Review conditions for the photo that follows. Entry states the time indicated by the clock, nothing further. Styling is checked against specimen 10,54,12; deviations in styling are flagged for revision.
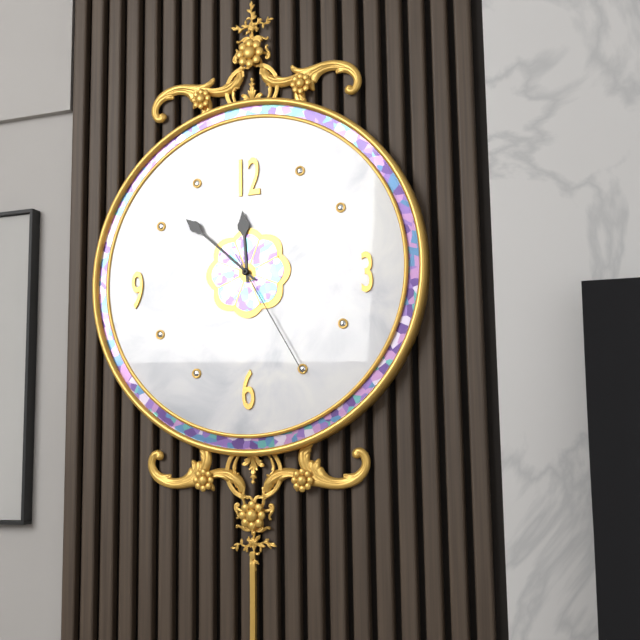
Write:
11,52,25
---
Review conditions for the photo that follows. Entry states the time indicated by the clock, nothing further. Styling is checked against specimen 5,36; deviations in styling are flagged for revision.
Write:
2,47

(TASK OBJECTIVE): Please pick out every line in the rows above that contains the word "deviations" and copy each of those lines.

(IN RESPONSE):
Review conditions for the photo that follows. Entry states the time indicated by the clock, nothing further. Styling is checked against specimen 10,54,12; deviations in styling are flagged for revision.
Review conditions for the photo that follows. Entry states the time indicated by the clock, nothing further. Styling is checked against specimen 5,36; deviations in styling are flagged for revision.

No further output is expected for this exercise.